:: Exercise ::
The lines from the one containing "exposure_s: 1/200" to the end of the entries, both included, are what you need to transcribe exactly, without pictures and without anything else.

:: Supplied information ::
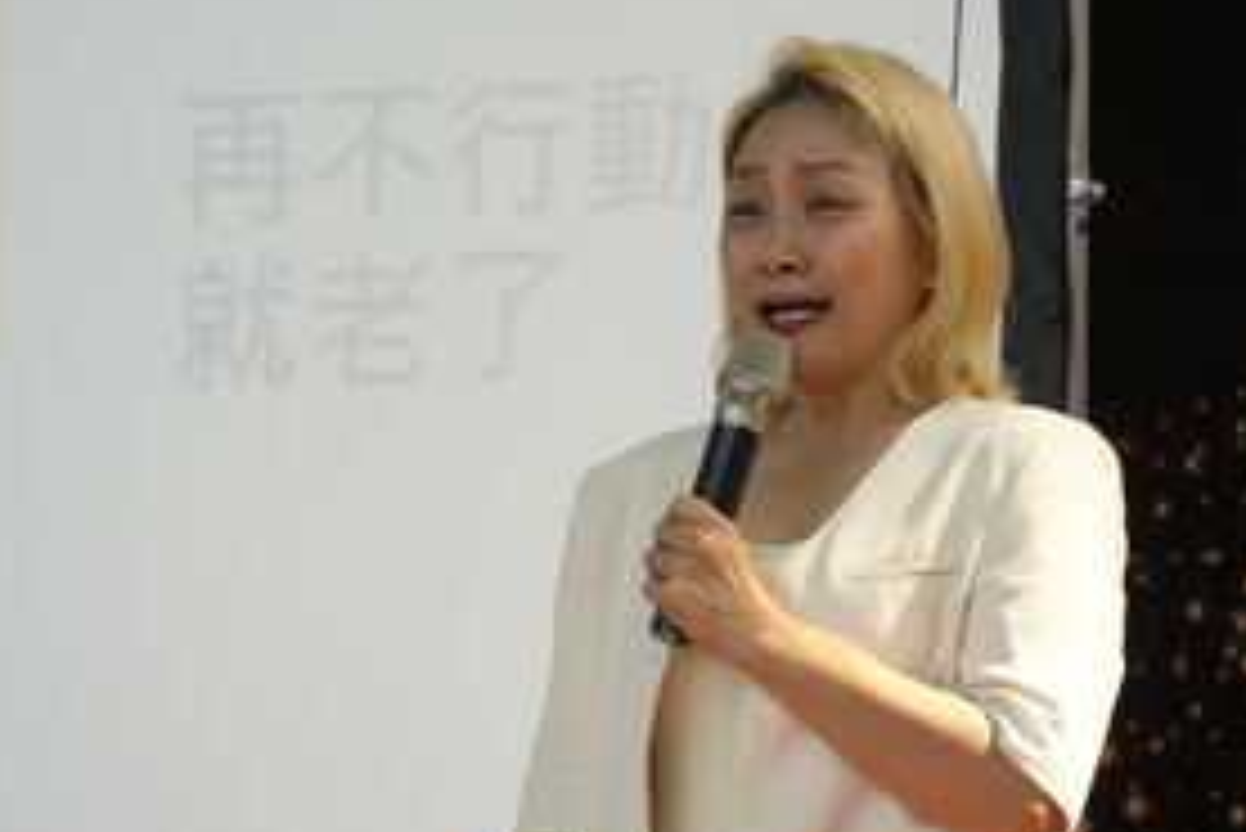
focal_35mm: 235
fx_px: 8137
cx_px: 481
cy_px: 420
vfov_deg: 5.9
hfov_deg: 8.8
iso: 1000
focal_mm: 163
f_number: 5.6
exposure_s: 1/200
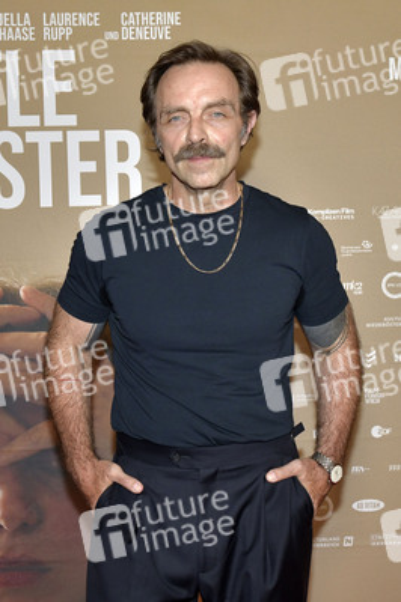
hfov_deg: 35.0
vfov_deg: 50.7
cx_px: 200
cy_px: 301
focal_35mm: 38
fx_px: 636
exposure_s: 1/250
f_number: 6.3
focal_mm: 38
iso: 1250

:: Worked solution ::
exposure_s: 1/200
hfov_deg: 35.0
vfov_deg: 50.7
cx_px: 200
cy_px: 301
focal_35mm: 38
fx_px: 636
exposure_s: 1/250
f_number: 6.3
focal_mm: 38
iso: 1250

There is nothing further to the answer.